Ce programme généreux autant qu'il était opportun ne devait pas demeurer à l'état de lettre morte. Dès cette session de 1886-1887, nous voyons sortir de terre pour s'élever rapidement tout cet édifice de réformes législatives, ce code du Travail - ainsi qu'on l'a appelé - où les ouvriers devaient trouver une protection efficace contre les abus de la concurrence et contre les infortunes du sort.
Cette nouvelle politique sociale, Beernaert, avec sa sagesse naturelle, en avait calculé les conséquences et marqué les limites. Connaissant l'âme humaine, il ne songeait pas entraver plus que de raison les libres initiatives individuelles qui demeurent, comme la propriété privée, un merveilleux facteur d'émulation et de progrès. Doué d'une vision réaliste des choses, il ne se leurrait pas de l'illusion que la loi pourrait empêcher le développement du machinisme d'attirer de plus en plus les campagnards à la ville, mais, pour les empêcher de devenir ainsi des déracinés, victimes des taudis et des cabarets, il s'attacha à un double moyen : multiplier les lignes vicinales et les abonnements ouvriers, pour permettre aux travailleurs des usines de retrouver chaque soir leur village et leur foyer ; en même temps, encourager de toutes ses forces (ce fut son œuvre de prédilection) la création des habitations et des logements à bon marché.

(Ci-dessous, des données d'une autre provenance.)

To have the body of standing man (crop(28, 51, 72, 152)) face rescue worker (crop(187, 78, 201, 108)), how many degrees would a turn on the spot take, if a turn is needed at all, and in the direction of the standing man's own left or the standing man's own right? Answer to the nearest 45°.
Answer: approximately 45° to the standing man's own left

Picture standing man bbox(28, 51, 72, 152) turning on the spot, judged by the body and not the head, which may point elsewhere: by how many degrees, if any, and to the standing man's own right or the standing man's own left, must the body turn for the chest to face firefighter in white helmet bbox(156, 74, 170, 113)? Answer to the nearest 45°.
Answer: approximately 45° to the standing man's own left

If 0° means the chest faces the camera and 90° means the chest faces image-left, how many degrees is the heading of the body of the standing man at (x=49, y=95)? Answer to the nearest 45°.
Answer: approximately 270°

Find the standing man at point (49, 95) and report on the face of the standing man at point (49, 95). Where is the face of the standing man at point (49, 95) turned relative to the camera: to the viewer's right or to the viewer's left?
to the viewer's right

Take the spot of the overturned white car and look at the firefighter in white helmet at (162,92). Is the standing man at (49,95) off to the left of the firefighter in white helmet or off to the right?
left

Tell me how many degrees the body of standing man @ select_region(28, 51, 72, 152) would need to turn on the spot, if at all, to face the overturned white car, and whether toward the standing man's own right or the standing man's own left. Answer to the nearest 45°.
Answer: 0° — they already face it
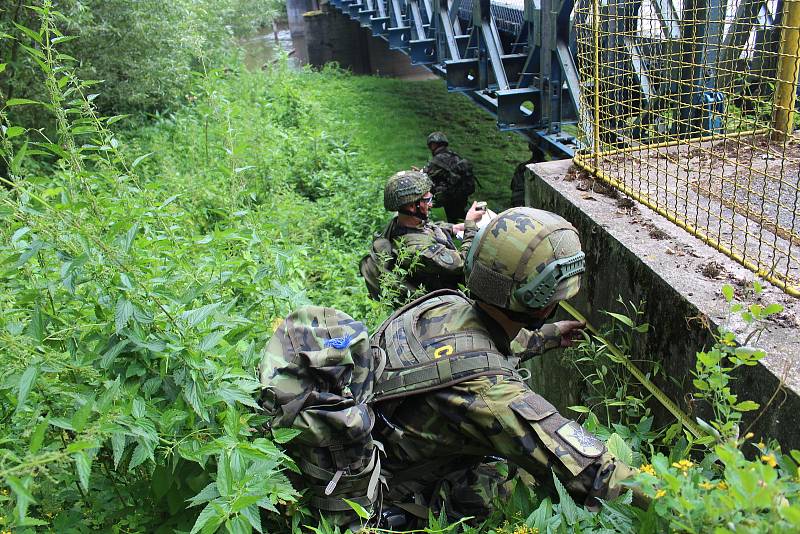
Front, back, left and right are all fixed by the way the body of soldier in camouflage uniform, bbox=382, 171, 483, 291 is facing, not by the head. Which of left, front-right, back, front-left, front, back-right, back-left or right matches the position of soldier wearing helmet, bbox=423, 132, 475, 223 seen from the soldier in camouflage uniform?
left

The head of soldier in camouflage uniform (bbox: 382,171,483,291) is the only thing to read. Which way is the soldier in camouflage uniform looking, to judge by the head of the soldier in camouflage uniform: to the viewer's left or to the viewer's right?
to the viewer's right

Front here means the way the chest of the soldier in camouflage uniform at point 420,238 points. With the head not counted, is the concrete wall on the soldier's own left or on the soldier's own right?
on the soldier's own right

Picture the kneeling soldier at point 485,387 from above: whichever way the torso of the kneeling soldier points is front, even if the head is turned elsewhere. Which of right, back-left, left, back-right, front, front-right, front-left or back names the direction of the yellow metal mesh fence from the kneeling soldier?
front

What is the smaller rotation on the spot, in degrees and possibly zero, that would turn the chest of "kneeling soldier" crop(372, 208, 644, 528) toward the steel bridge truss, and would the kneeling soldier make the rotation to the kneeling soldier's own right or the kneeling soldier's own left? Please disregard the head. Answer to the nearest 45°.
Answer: approximately 45° to the kneeling soldier's own left

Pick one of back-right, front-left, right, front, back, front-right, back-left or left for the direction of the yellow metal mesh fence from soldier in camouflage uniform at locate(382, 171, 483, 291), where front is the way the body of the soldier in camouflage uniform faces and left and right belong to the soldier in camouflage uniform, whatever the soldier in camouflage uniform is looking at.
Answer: front-right

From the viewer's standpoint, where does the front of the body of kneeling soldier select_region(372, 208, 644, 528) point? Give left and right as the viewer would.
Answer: facing away from the viewer and to the right of the viewer

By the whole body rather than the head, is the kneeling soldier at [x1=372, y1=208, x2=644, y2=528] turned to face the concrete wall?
yes

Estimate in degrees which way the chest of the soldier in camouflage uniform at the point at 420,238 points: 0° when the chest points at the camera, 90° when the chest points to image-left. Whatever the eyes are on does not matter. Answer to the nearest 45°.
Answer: approximately 270°

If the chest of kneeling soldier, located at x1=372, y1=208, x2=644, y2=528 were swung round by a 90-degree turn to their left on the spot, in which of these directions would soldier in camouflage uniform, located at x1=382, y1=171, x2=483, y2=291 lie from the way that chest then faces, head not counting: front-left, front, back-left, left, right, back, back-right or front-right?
front-right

(page 82) D'autre part, administrateur vigilant des finances publiques, il n'ignorait pas que la protection légale des travailleurs coûte cher et qu'elle risque de se retourner contre ceux-là mêmes dont elle veut sauvegarder les intérêts si les dépenses publiques et les charges privées qu'elle entraîne viennent à compromettre l'équilibre du budget, la stabilité de la monnaie et la productivité de l'industrie. Les lois ouvrières votées sous le ministère Beernaert concilient ainsi l'audace et la prudence. L'évolution qu'elles ont déterminée trouva, dès 1891, sa confirmation ainsi qu'un solennel encouragement dans l'Encyclique Rerum Novarum, dont l'influence ne fut peut-être nulle part plus sensible qu'en Belgique.
Au lendemain de la révision constitutionnelle de 1893, l'entrée au Parlement des socialistes et des catholiques sociaux ou démocrates-chrétiens et leur action persévérante devaient beaucoup contribuer à perfectionner ces premières réformes et à les compléter peu à peu. Après la retraite ministérielle de Beernaert, son successeur à la tête du gouvernement, Jules de Burlet, eut l'heureuse idée de créer un ministère de l'Industrie et du Travail et d'appeler à sa direction un homme d'esprit novateur, M. Albert Nyssens, qui s'appliqua à organiser l'inspection du travail, à développer l'enseignement professionnel, à multiplier les mutualités et les sociétés d'habitations ouvrières en s'attachant toujours de préférence au système de la liberté subventionnée. Les années suivantes virent éclore d'autres lois sociales : sur les unions professionnelles, sur le repos dominical, sur l'assurance obligatoire contre les accidents du travail, sur les pensions de vieillesse. Cette floraison ne devait d'ailleurs plus s'arrêter. Après la guerre de 1914-1918, elle connut de nouvelles formules, notamment le régime légal des allocations familiales.
Mais quel qu'ait été cet épanouissement, nul ne peut contester qu'il se trouve déjà comme en germe dans les réformes sociales dont Beernaert a pris l'initiative et qu'ainsi le mérite lui revient d'avoir été, dans ce domaine, un véritable précurseur.